## Action item
Set down the full listing exactly, character for character.

## Data for analysis
***
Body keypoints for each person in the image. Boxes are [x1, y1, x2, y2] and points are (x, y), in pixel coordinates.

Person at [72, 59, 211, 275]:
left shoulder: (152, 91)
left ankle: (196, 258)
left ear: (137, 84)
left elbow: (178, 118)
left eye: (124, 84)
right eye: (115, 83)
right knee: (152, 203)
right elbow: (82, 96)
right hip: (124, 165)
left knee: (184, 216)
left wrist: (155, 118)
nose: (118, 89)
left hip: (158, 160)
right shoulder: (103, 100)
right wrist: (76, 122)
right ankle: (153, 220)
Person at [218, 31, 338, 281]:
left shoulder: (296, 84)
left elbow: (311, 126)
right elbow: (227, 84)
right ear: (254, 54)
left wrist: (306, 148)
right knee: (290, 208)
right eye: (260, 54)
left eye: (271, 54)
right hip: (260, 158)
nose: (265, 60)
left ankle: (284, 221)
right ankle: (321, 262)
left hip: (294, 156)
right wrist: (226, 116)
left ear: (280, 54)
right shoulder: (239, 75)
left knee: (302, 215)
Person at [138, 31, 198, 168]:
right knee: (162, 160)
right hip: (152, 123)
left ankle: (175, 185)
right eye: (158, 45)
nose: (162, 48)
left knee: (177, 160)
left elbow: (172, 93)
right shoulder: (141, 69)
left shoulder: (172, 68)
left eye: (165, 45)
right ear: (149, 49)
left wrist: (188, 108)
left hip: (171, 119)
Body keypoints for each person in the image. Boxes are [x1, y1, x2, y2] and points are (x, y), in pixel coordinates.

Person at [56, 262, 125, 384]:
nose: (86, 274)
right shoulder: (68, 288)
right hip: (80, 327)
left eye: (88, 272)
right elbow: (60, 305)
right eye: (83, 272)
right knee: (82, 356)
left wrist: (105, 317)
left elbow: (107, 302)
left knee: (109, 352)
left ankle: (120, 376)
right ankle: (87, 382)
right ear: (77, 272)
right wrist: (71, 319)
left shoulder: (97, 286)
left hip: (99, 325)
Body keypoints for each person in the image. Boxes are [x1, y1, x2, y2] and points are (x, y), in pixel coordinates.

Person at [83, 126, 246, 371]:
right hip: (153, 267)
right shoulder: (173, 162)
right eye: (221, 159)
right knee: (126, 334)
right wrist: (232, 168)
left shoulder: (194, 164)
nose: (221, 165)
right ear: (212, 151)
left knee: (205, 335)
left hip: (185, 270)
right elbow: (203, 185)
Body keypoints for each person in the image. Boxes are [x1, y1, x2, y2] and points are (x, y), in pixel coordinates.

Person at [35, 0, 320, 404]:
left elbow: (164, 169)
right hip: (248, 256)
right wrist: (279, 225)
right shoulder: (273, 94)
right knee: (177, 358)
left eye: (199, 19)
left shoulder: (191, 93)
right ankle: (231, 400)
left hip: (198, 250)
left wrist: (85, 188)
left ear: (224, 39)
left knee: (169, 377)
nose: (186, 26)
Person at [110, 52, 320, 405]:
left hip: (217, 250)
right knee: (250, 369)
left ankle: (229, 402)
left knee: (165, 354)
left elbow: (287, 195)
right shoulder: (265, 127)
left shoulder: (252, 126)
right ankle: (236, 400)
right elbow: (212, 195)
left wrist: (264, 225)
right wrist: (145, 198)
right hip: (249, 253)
***
## Answer to the exercise
Body keypoints for each person in the image. Boxes are [x1, y1, x2, y2] and points are (x, y), in pixel coordinates.

Person at [72, 59, 211, 275]:
left shoulder: (152, 91)
left ankle: (196, 258)
left ear: (137, 84)
left elbow: (178, 118)
left eye: (124, 84)
right eye: (115, 83)
right knee: (152, 203)
right elbow: (82, 96)
right hip: (124, 165)
left knee: (184, 216)
left wrist: (155, 118)
nose: (118, 89)
left hip: (158, 160)
right shoulder: (103, 100)
right wrist: (76, 122)
right ankle: (153, 220)
Person at [218, 31, 338, 281]:
left shoulder: (296, 84)
left elbow: (311, 126)
right elbow: (227, 84)
right ear: (254, 54)
left wrist: (306, 148)
right knee: (290, 208)
right eye: (260, 54)
left eye: (271, 54)
right hip: (260, 158)
nose: (265, 60)
left ankle: (284, 221)
right ankle: (321, 262)
left hip: (294, 156)
right wrist: (226, 116)
left ear: (280, 54)
right shoulder: (239, 75)
left knee: (302, 215)
Person at [138, 31, 198, 168]:
right knee: (162, 160)
right hip: (152, 123)
left ankle: (175, 185)
right eye: (158, 45)
nose: (162, 48)
left knee: (177, 160)
left elbow: (172, 93)
right shoulder: (141, 69)
left shoulder: (172, 68)
left eye: (165, 45)
right ear: (149, 49)
left wrist: (188, 108)
left hip: (171, 119)
Body keypoints for each person in the image. Boxes are [x1, y1, x2, y2] and points are (x, y), in pixel coordinates.

Person at [56, 262, 125, 384]:
nose: (86, 274)
right shoulder: (68, 288)
right hip: (80, 327)
left eye: (88, 272)
right elbow: (60, 305)
right eye: (83, 272)
right knee: (82, 356)
left wrist: (105, 317)
left elbow: (107, 302)
left knee: (109, 352)
left ankle: (120, 376)
right ankle: (87, 382)
right ear: (77, 272)
right wrist: (71, 319)
left shoulder: (97, 286)
left hip: (99, 325)
Body keypoints for each person in the image. Boxes are [x1, y1, x2, y2] and points are (x, y), in pixel coordinates.

Person at [83, 126, 246, 371]:
right hip: (153, 267)
right shoulder: (173, 162)
right eye: (221, 159)
right knee: (126, 334)
right wrist: (232, 168)
left shoulder: (194, 164)
nose: (221, 165)
right ear: (212, 151)
left knee: (205, 335)
left hip: (185, 270)
right elbow: (203, 185)
Body keypoints for each person in the image. Boxes are [x1, y1, x2, y2] and points are (x, y), in pixel coordinates.

Person at [35, 0, 320, 404]:
left elbow: (164, 169)
right hip: (248, 256)
right wrist: (279, 225)
right shoulder: (273, 94)
right knee: (177, 358)
left eye: (199, 19)
left shoulder: (191, 93)
right ankle: (231, 400)
left hip: (198, 250)
left wrist: (85, 188)
left ear: (224, 39)
left knee: (169, 377)
nose: (186, 26)
Person at [110, 52, 320, 405]:
left hip: (217, 250)
right knee: (250, 369)
left ankle: (229, 402)
left knee: (165, 354)
left elbow: (287, 195)
right shoulder: (265, 127)
left shoulder: (252, 126)
right ankle: (236, 400)
right elbow: (212, 195)
left wrist: (264, 225)
right wrist: (145, 198)
right hip: (249, 253)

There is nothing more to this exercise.